Based on this involvement pattern, some predictions can be made. It is
worth saying again that children with cerebral palsy do not stop doing
activities once they have begun to do them. Such a loss of skills, called
regression, is not characteristic of cerebral palsy. If regression occurs,
it is necessary to look for a different cause of the child's problems. In
order for a child to be able to walk, some major events in motor control
have to occur. A child must be able to hold up his head before he can sit
up on his own, and he must be able to sit independently before he can walk
on his own. It is generally assumed that if a child is not sitting up by
himself by age 4 or walking by age 8, he will never be an independent
walker. But a child who starts to walk at age 3 will certainly continue to
walk and will be walking when he is 13 years old unless he has a disorder
other than CP.
Difficulty to make early predictions of speaking ability or mental ability
than it is to predict motor function. Here evaluation is much more
reliable after age 2, although a motor disability can make the evaluation
of intellectual function quite difficult.
Sometimes "motor-free" tests which can assess intellectual
ability without, the person being tested, needing to use his hands are
administered by psychologists who have expertise in their use. Overall,
the intellectual ability of the person, far more than their physical
disability, will determine the person's prognosis. In other words, mental
retardation is far more likely than cerebral palsy to impair a child's
ability to function.
EARLY STAGE
Parents are naturally concerned when
their newborn child has problems, and physicians need to evaluate the
child's condition and prognosis as well as they can. For example, evidence
of a bleed in the child's brain should be discussed with parents, although
the outcome of such a bleed cannot be predicted.
The diagnosis of cerebral palsy cannot be made at
birth and, most assuredly, the extent and severity of involvement that an
individual child might eventually have is impossible to assess at birth.

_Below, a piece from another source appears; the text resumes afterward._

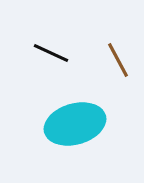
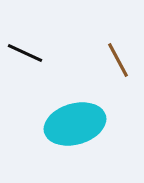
black line: moved 26 px left
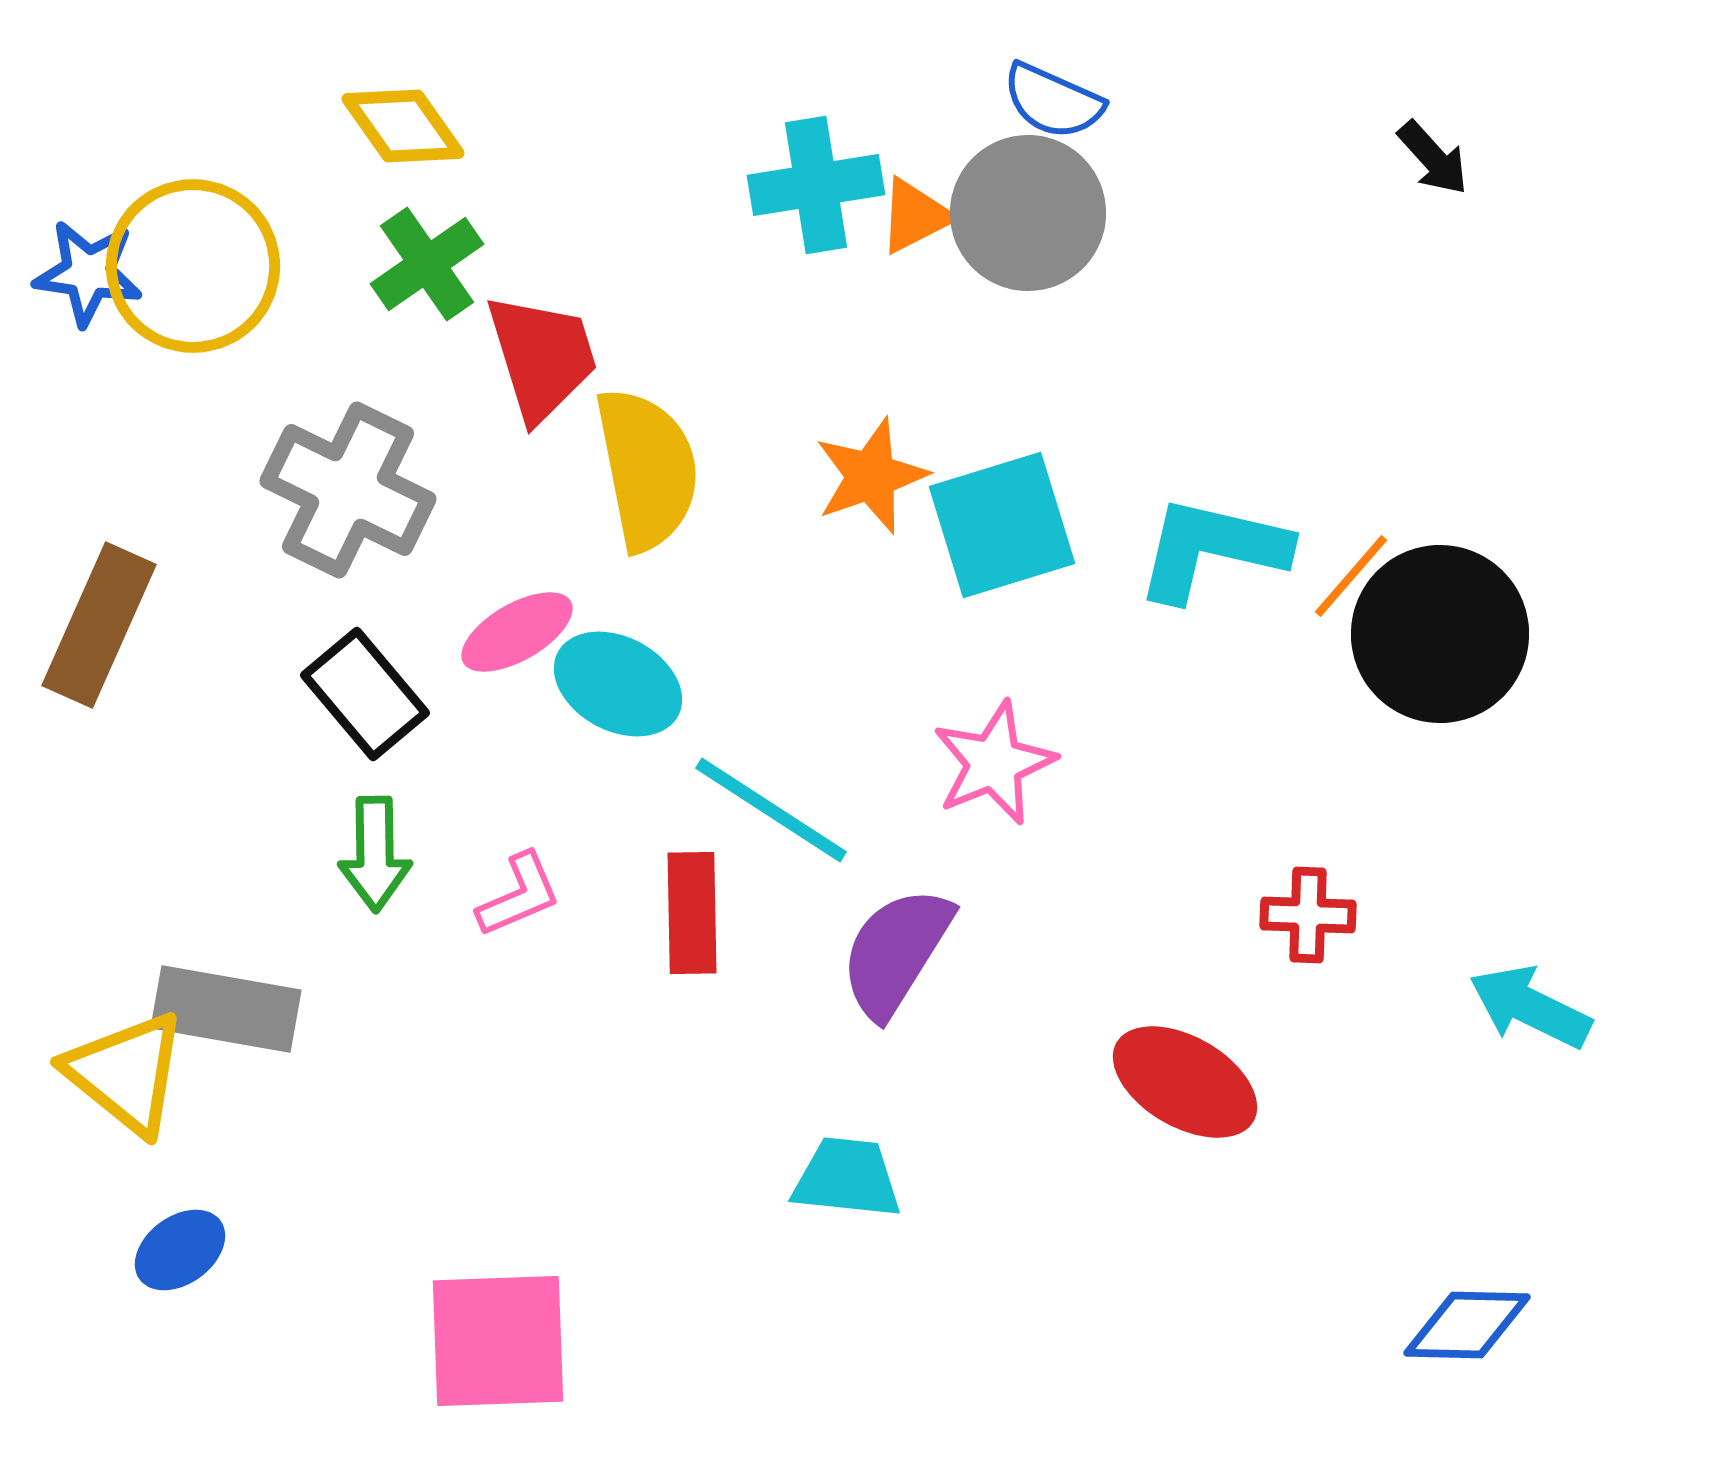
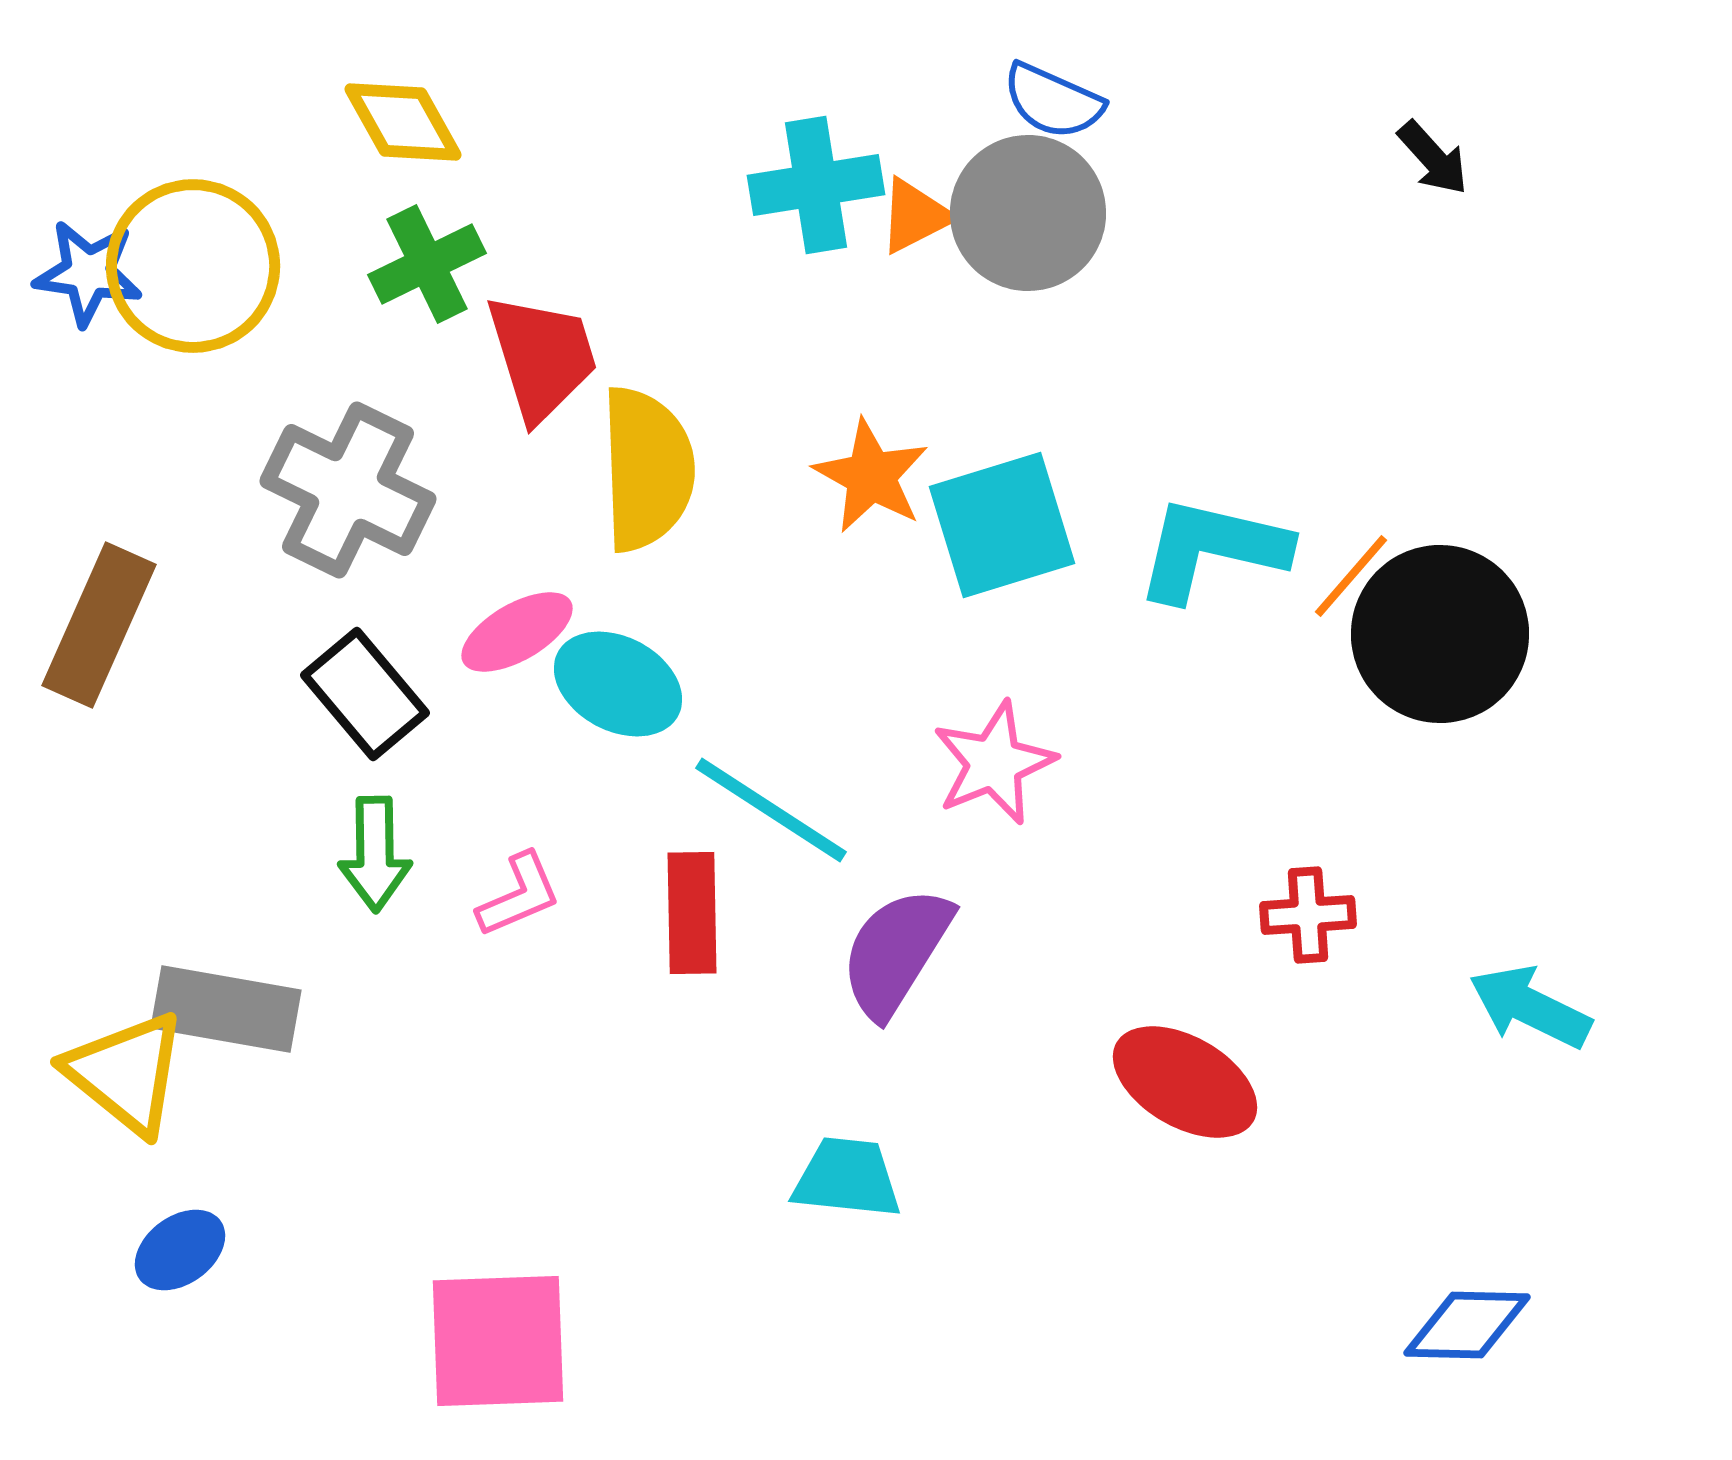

Many neonatologists, aware of the interaction that generally occurs
between the newborn and parents, avoid discussing the child's problems in
detail because they want to permit this interaction to take place. The
presumption of a bleak future for a child sometimes causes parents to
withdraw from the child and this can have a significant negative effect on
the child. Physicians usually communicate their concerns in terms of the
child's symptoms, such as muscle problems, and prepare parents for the
possibility of neurologic damage. Clearly, it is part of the physician's
role to inform parents, but the variability of outcome makes it virtually
impossible for the physician to predict the future, and so the physician
must weigh the need to inform (and the imprecision of information) against
the need for the parents to have hope for, and to become close to their
child.
ARTHRITIS HERBS CEREBRAL PALSY TREATMENT
Cerebral palsy (CP) is an umbrella term for a group of disorders affecting body
movement, balance, and posture. Loosely translated, cerebral palsy means “brain
paralysis.”
CEREBRAL PALSY TREATMENT
Cerebral palsy is caused by abnormal development or damage in one or more
parts of the brain that control muscle tone and motor activity (movement). The resulting
impairments first appear early in life, usually in infancy or early childhood.

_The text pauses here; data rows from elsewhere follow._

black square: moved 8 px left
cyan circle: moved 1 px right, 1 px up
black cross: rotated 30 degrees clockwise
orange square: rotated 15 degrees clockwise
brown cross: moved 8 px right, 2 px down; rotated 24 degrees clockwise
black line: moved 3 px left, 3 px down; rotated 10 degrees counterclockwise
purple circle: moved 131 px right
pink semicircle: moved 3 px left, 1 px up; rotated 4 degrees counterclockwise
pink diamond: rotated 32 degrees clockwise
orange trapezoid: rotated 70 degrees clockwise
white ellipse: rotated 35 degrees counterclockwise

CEREBRAL PALSY HERBAL CURE
Cerebral palsy may involve muscle stiffness (spasticity), poor muscle tone,
uncontrolled movements, and problems with posture, balance, coordination, walking,
speech, swallowing, and many other functions.
HERBS CEREBRAL PALSY
Many individuals with cerebral palsy have normal or above average intelligence. Their
ability to express their intelligence may be limited by difficulties in communicating.
CEREBRAL PALSY HERBAL ACUPUNCTURE
All children with cerebral palsy, regardless of intelligence level, are able to improve
their abilities substantially with appropriate interventions. Most children with
cerebral palsy require significant medical and physical care, including physical,
occupational, and speech/swallowing therapy.